[Saved entries]
-- Opening Marker --

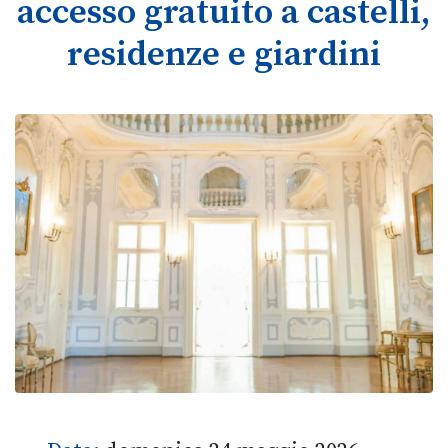
accesso gratuito a castelli,
residenze e giardini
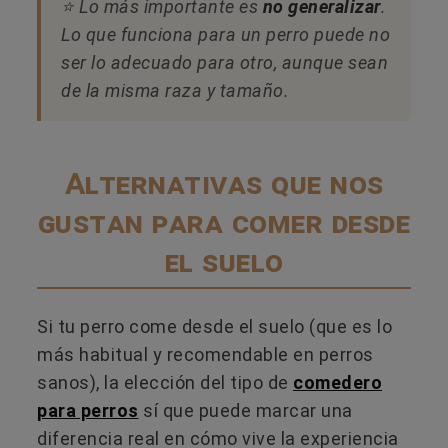
⭐ Lo más importante es
no generalizar
.
Lo que funciona para un perro puede no
ser lo adecuado para otro, aunque sean
de la misma raza y tamaño.
Alternativas que nos
gustan para comer desde
el suelo
Si tu perro come desde el suelo (que es lo
más habitual y recomendable en perros
sanos), la elección del tipo de
comedero
para perros
sí que puede marcar una
diferencia real en cómo vive la experiencia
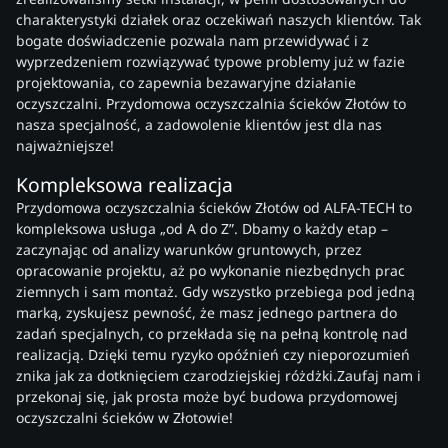
charakterystyki działek oraz oczekiwań naszych klientów. Tak
bogate doświadczenie pozwala nam przewidywać i z
wyprzedzeniem rozwiązywać typowe problemy już w fazie
projektowania, co zapewnia bezawaryjne działanie
oczyszczalni. Przydomowa oczyszczalnia ścieków Złotów to
nasza specjalność, a zadowolenie klientów jest dla nas
najważniejsze!
Kompleksowa realizacja
Przydomowa oczyszczalnia ścieków Złotów od ALFA-TECH to
kompleksowa usługa „od A do Z”. Dbamy o każdy etap –
zaczynając od analizy warunków gruntowych, przez
opracowanie projektu, aż po wykonanie niezbędnych prac
ziemnych i sam montaż. Gdy wszystko przebiega pod jedną
marką, zyskujesz pewność, że masz jednego partnera do
zadań specjalnych, co przekłada się na pełną kontrolę nad
realizacją. Dzięki temu ryzyko opóźnień czy nieporozumień
znika jak za dotknięciem czarodziejskiej różdżki.Zaufaj nam i
przekonaj się, jak prosta może być budowa przydomowej
oczyszczalni ścieków w Złotowie!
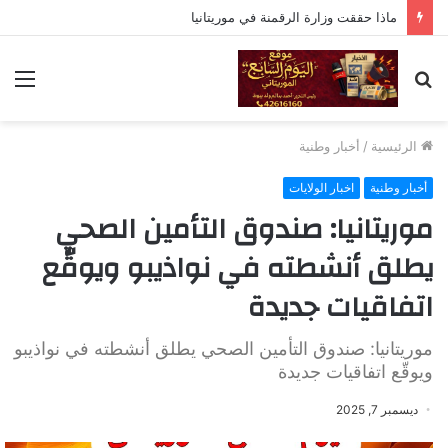
ماذا حققت وزارة الرقمنة في موريتانيا
بحث
الق
عن
الرئيسية
/
أخبار وطنية
أخبار وطنية
اخبار الولايات
موريتانيا: صندوق التأمين الصحي
يطلق أنشطته في نواذيبو ويوقّع
اتفاقيات جديدة
موريتانيا: صندوق التأمين الصحي يطلق أنشطته في نواذيبو
ويوقّع اتفاقيات جديدة
ديسمبر 7, 2025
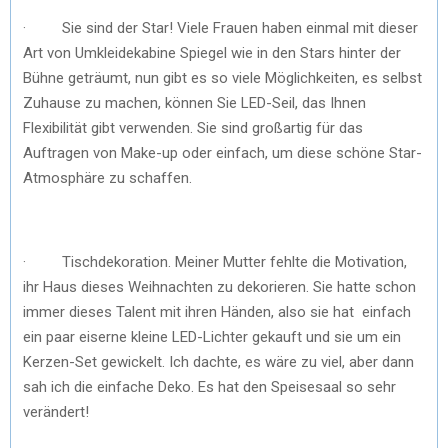
· Sie sind der Star! Viele Frauen haben einmal mit dieser
Art von Umkleidekabine Spiegel wie in den Stars hinter der
Bühne geträumt, nun gibt es so viele Möglichkeiten, es selbst
Zuhause zu machen, können Sie LED-Seil, das Ihnen
Flexibilität gibt verwenden. Sie sind großartig für das
Auftragen von Make-up oder einfach, um diese schöne Star-
Atmosphäre zu schaffen.
· Tischdekoration. Meiner Mutter fehlte die Motivation,
ihr Haus dieses Weihnachten zu dekorieren. Sie hatte schon
immer dieses Talent mit ihren Händen, also sie hat einfach
ein paar eiserne kleine LED-Lichter gekauft und sie um ein
Kerzen-Set gewickelt. Ich dachte, es wäre zu viel, aber dann
sah ich die einfache Deko. Es hat den Speisesaal so sehr
verändert!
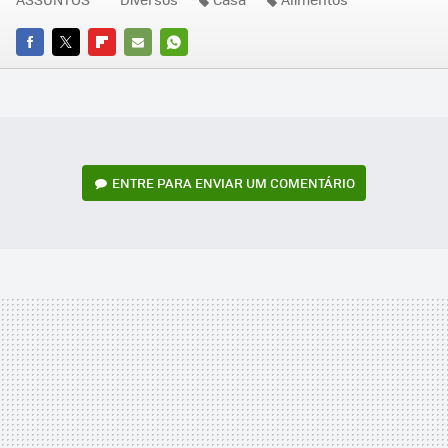
FACEBOOK
TWITTER
FLIPBOARD
E-
WHATSAPP
MAIL
ENTRE PARA ENVIAR UM COMENTÁRIO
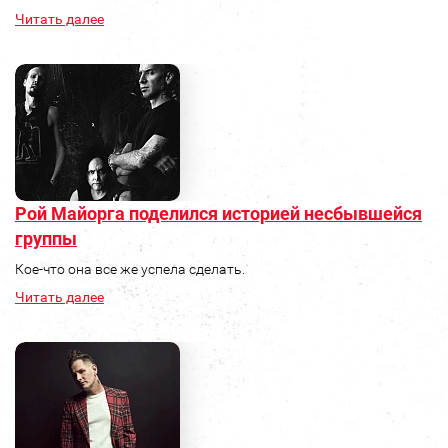
Читать далее
Рой Майорга поделился историей несбывшейся
группы
Кое-что она все же успела сделать.
Читать далее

-- Closing Marker --

Count the lines in the records that contain the string "صندوق", treating case as significant, and give only the number.

■ **Solution to the problem**
2